Chaotic diffusion of the fundamental frequencies in the Solar System

TL;DR

This study investigates the chaotic nature of Earth's orbital frequencies over hundreds of millions of years using statistical analysis of numerous orbital solutions, enhancing geological time calibration.

Contribution

It introduces a statistical framework for analyzing the uncertainty in Earth's orbital frequencies over geological timescales, accounting for chaos in planetary dynamics.

Findings

Orbital frequency densities are reliably estimated with confidence intervals.

Results align well with comprehensive Solar System models.
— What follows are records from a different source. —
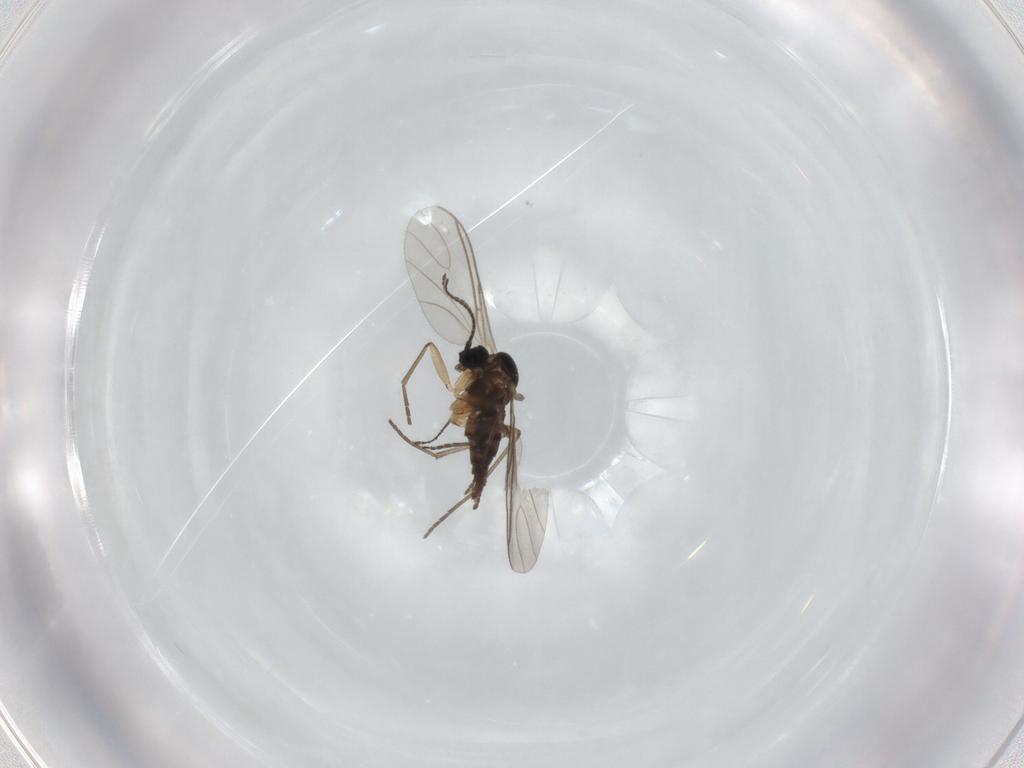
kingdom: Animalia
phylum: Arthropoda
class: Insecta
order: Diptera
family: Sciaridae
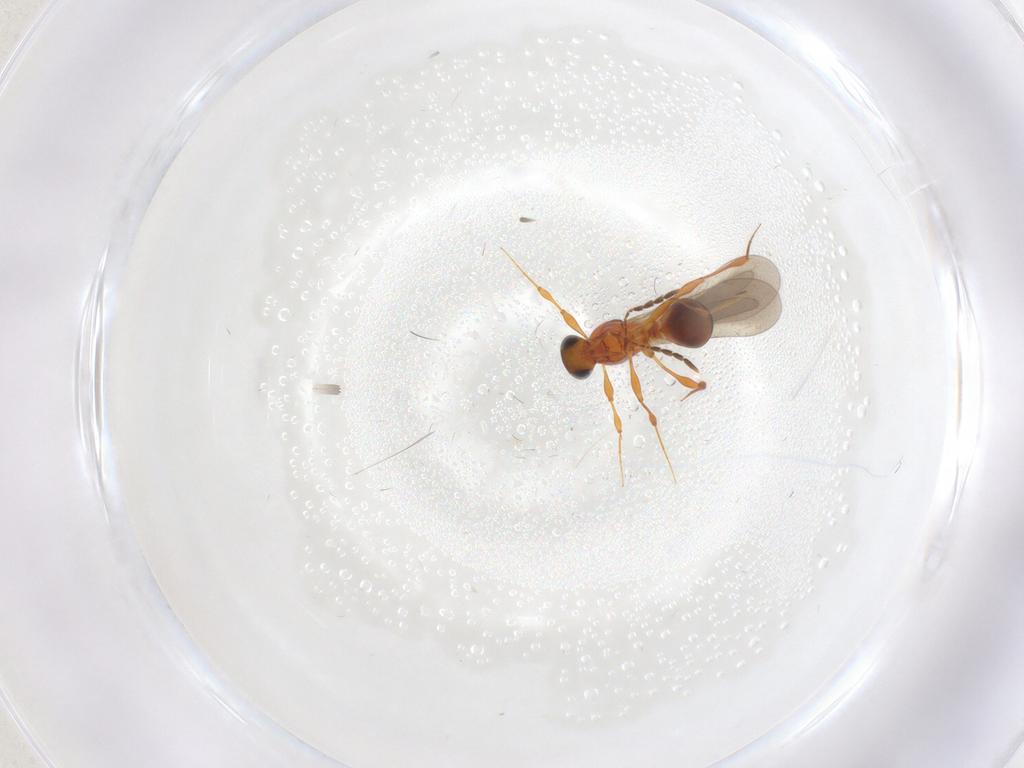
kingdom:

Method applied successfully to geological data sets.

Abstract

The long-term variations in the orbit of the Earth govern the insolation on its surface and hence its climate. The use of the astronomical signal, whose imprint has been recovered in the geological records, has revolutionized the determination of the geological timescales. However, the orbital variations beyond 60 Myr cannot be reliably predicted because of the chaotic dynamics of the planetary orbits in the Solar System. Taking this dynamical uncertainty into account is necessary for a complete astronomical calibration of geological records. Our work addresses this problem with a statistical analysis of 120 000 orbital solutions of the secular model of the Solar System ranging from 500 Myr to 5 Gyr. We obtain the marginal probability density functions of the fundamental secular frequencies using kernel density estimation. The uncertainty of the density estimation is also obtained here in the form of confidence intervals determined by the moving block bootstrap method. The results of the secular model are shown to be in good agreement with those of the direct integrations of a comprehensive model of the Solar System. Application of our work is illustrated on two geological data sets: the Newark-Hartford records and the Libsack core.